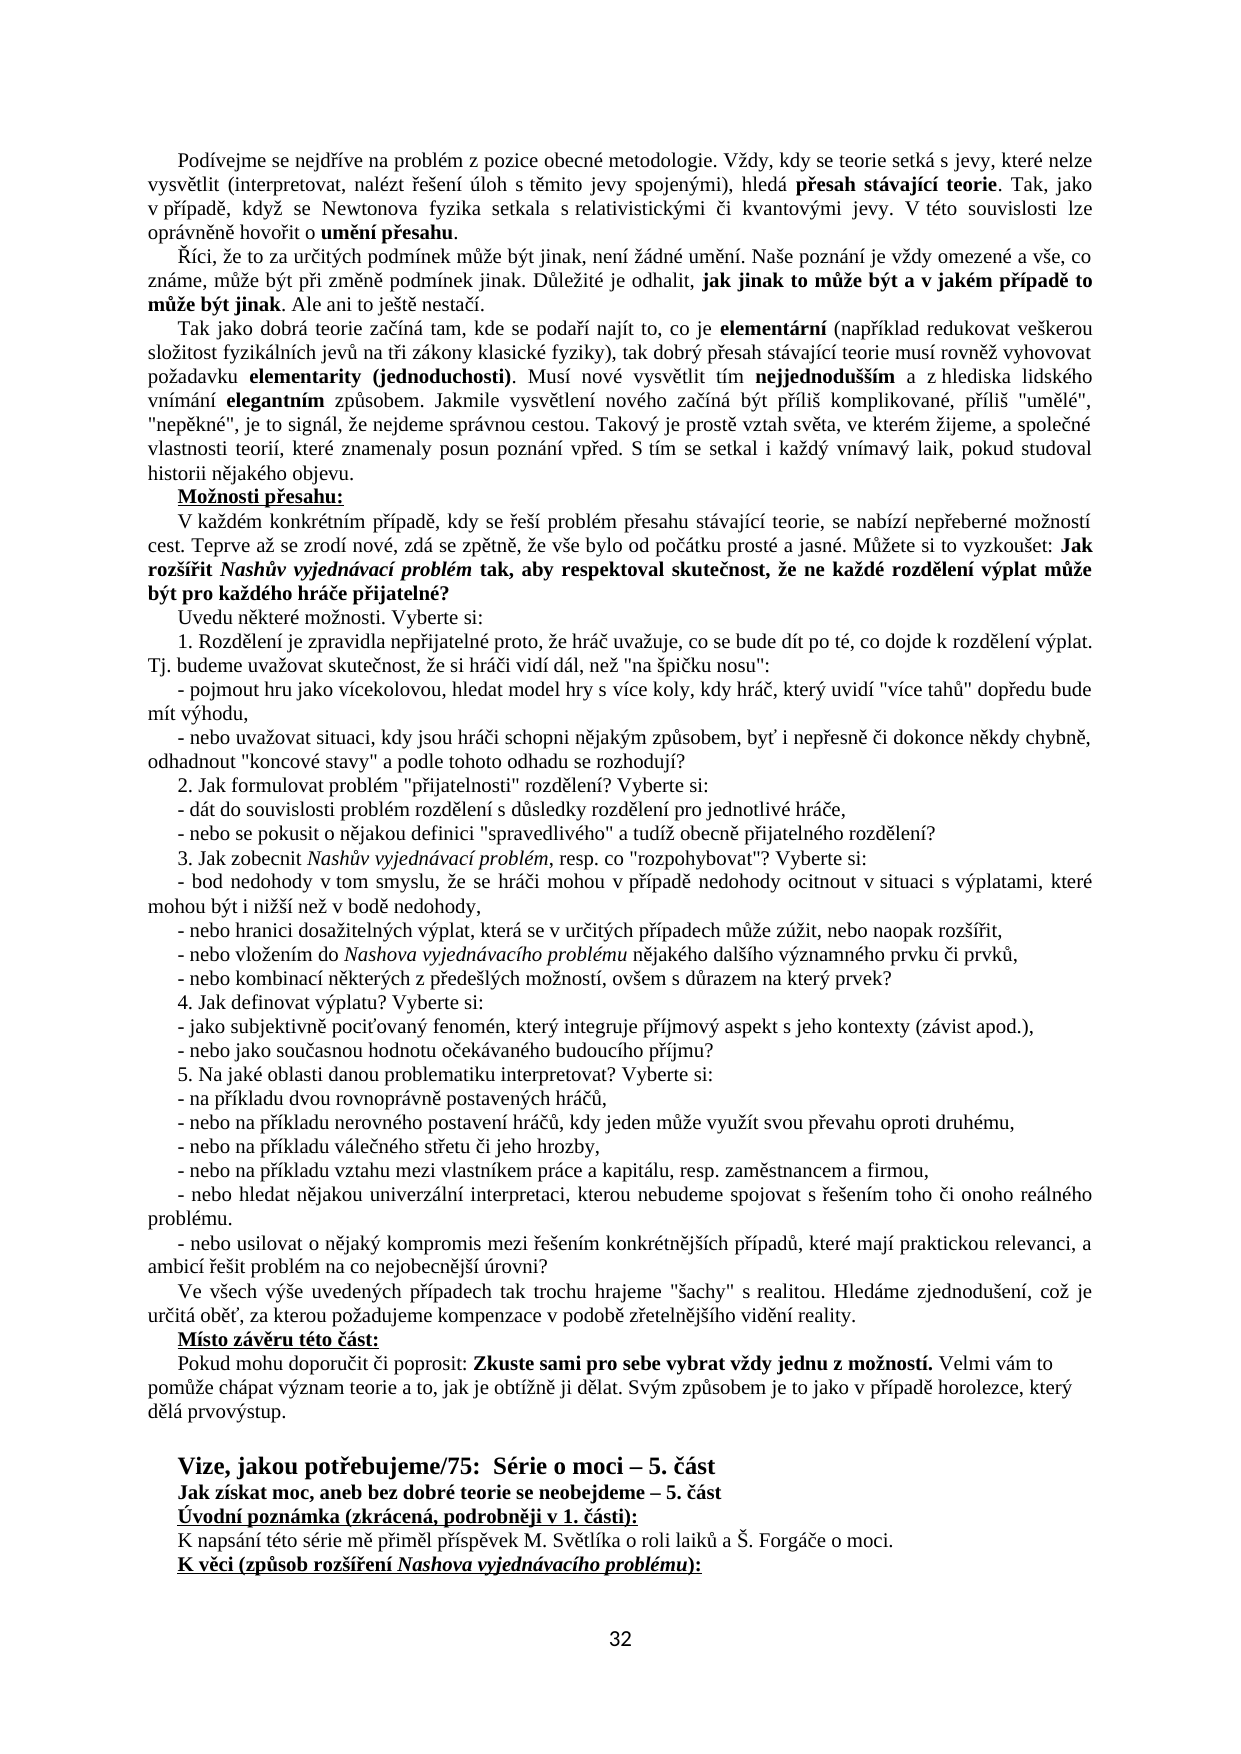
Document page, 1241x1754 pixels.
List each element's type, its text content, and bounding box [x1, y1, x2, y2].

text - nebo na příkladu vztahu mezi vlastníkem práce a kapitálu, resp. zaměstnancem a firmou, [148, 1158, 1093, 1182]
text - nebo vložením do Nashova vyjednávacího problému nějakého dalšího významného prvku či prvků, [148, 942, 1093, 966]
text Tak jako dobrá teorie začíná tam, kde se podaří najít to, co je elementární (například redukovat veškerou složitost fyzikálních jevů na tři zákony klasické fyziky), tak dobrý přesah stávající teorie musí rovněž vyhovovat požadavku elementarity (jednoduchosti). Musí nové vysvětlit tím nejjednodušším a z hlediska lidského vnímání elegantním způsobem. Jakmile vysvětlení nového začíná být příliš komplikované, příliš "umělé", "nepěkné", je to signál, že nejdeme správnou cestou. Takový je prostě vztah světa, ve kterém žijeme, a společné vlastnosti teorií, které znamenaly posun poznání vpřed. S tím se setkal i každý vnímavý laik, pokud studoval historii nějakého objevu. [148, 316, 1093, 484]
text Pokud mohu doporučit či poprosit: Zkuste sami pro sebe vybrat vždy jednu z možností. Velmi vám to pomůže chápat význam teorie a to, jak je obtížně ji dělat. Svým způsobem je to jako v případě horolezce, který dělá prvovýstup. [148, 1351, 1093, 1451]
text - nebo hledat nějakou univerzální interpretaci, kterou nebudeme spojovat s řešením toho či onoho reálného problému. [148, 1182, 1093, 1230]
text K napsání této série mě přiměl příspěvek M. Světlíka o roli laiků a Š. Forgáče o moci. [148, 1528, 1093, 1552]
text V každém konkrétním případě, kdy se řeší problém přesahu stávající teorie, se nabízí nepřeberné možností cest. Teprve až se zrodí nové, zdá se zpětně, že vše bylo od počátku prosté a jasné. Můžete si to vyzkoušet: Jak rozšířit Nashův vyjednávací problém tak, aby respektoval skutečnost, že ne každé rozdělení výplat může být pro každého hráče přijatelné? [148, 508, 1093, 605]
text - na příkladu dvou rovnoprávně postavených hráčů, [148, 1086, 1093, 1110]
text - nebo se pokusit o nějakou definici "spravedlivého" a tudíž obecně přijatelného rozdělení? [148, 821, 1093, 845]
text - nebo uvažovat situaci, kdy jsou hráči schopni nějakým způsobem, byť i nepřesně či dokonce někdy chybně, odhadnout "koncové stavy" a podle tohoto odhadu se rozhodují? [148, 725, 1093, 773]
text - dát do souvislosti problém rozdělení s důsledky rozdělení pro jednotlivé hráče, [148, 797, 1093, 821]
text 5. Na jaké oblasti danou problematiku interpretovat? Vyberte si: [148, 1062, 1093, 1086]
text Podívejme se nejdříve na problém z pozice obecné metodologie. Vždy, kdy se teorie setká s jevy, které nelze vysvětlit (interpretovat, nalézt řešení úloh s těmito jevy spojenými), hledá přesah stávající teorie. Tak, jako v případě, když se Newtonova fyzika setkala s relativistickými či kvantovými jevy. V této souvislosti lze oprávněně hovořit o umění přesahu. [148, 148, 1093, 244]
text - jako subjektivně pociťovaný fenomén, který integruje příjmový aspekt s jeho kontexty (závist apod.), [148, 1014, 1093, 1038]
text Možnosti přesahu: [148, 484, 1093, 508]
text - pojmout hru jako vícekolovou, hledat model hry s více koly, kdy hráč, který uvidí "více tahů" dopředu bude mít výhodu, [148, 677, 1093, 725]
text Místo závěru této část: [148, 1327, 1093, 1351]
text - nebo hranici dosažitelných výplat, která se v určitých případech může zúžit, nebo naopak rozšířit, [148, 918, 1093, 942]
text Ve všech výše uvedených případech tak trochu hrajeme "šachy" s realitou. Hledáme zjednodušení, což je určitá oběť, za kterou požadujeme kompenzace v podobě zřetelnějšího vidění reality. [148, 1278, 1093, 1327]
text 1. Rozdělení je zpravidla nepřijatelné proto, že hráč uvažuje, co se bude dít po té, co dojde k rozdělení výplat. Tj. budeme uvažovat skutečnost, že si hráči vidí dál, než "na špičku nosu": [148, 629, 1093, 677]
text 4. Jak definovat výplatu? Vyberte si: [148, 990, 1093, 1014]
text Uvedu některé možnosti. Vyberte si: [148, 605, 1093, 629]
text - bod nedohody v tom smyslu, že se hráči mohou v případě nedohody ocitnout v situaci s výplatami, které mohou být i nižší než v bodě nedohody, [148, 869, 1093, 918]
text Říci, že to za určitých podmínek může být jinak, není žádné umění. Naše poznání je vždy omezené a vše, co známe, může být při změně podmínek jinak. Důležité je odhalit, jak jinak to může být a v jakém případě to může být jinak. Ale ani to ještě nestačí. [148, 244, 1093, 316]
text 2. Jak formulovat problém "přijatelnosti" rozdělení? Vyberte si: [148, 773, 1093, 797]
text - nebo na příkladu nerovného postavení hráčů, kdy jeden může využít svou převahu oproti druhému, [148, 1110, 1093, 1134]
text K věci (způsob rozšíření Nashova vyjednávacího problému): [148, 1552, 1093, 1576]
text - nebo usilovat o nějaký kompromis mezi řešením konkrétnějších případů, které mají praktickou relevanci, a ambicí řešit problém na co nejobecnější úrovni? [148, 1230, 1093, 1278]
text 3. Jak zobecnit Nashův vyjednávací problém, resp. co "rozpohybovat"? Vyberte si: [148, 845, 1093, 869]
text Úvodní poznámka (zkrácená, podrobněji v 1. části): [148, 1504, 1093, 1528]
text Vize, jakou potřebujeme/75: Série o moci – 5. část [148, 1451, 1093, 1480]
text - nebo jako současnou hodnotu očekávaného budoucího příjmu? [148, 1038, 1093, 1062]
text - nebo kombinací některých z předešlých možností, ovšem s důrazem na který prvek? [148, 966, 1093, 990]
text Jak získat moc, aneb bez dobré teorie se neobejdeme – 5. část [148, 1480, 1093, 1504]
text - nebo na příkladu válečného střetu či jeho hrozby, [148, 1134, 1093, 1158]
________
* **Your assignment**: Take each line of the material above that holds the string "problému" and copy it.

* **Answer for this exercise**:
text - nebo vložením do Nashova vyjednávacího problému nějakého dalšího významného prvku či prvků, [148, 942, 1093, 966]
text - nebo hledat nějakou univerzální interpretaci, kterou nebudeme spojovat s řešením toho či onoho reálného problému. [148, 1182, 1093, 1230]
text K věci (způsob rozšíření Nashova vyjednávacího problému): [148, 1552, 1093, 1576]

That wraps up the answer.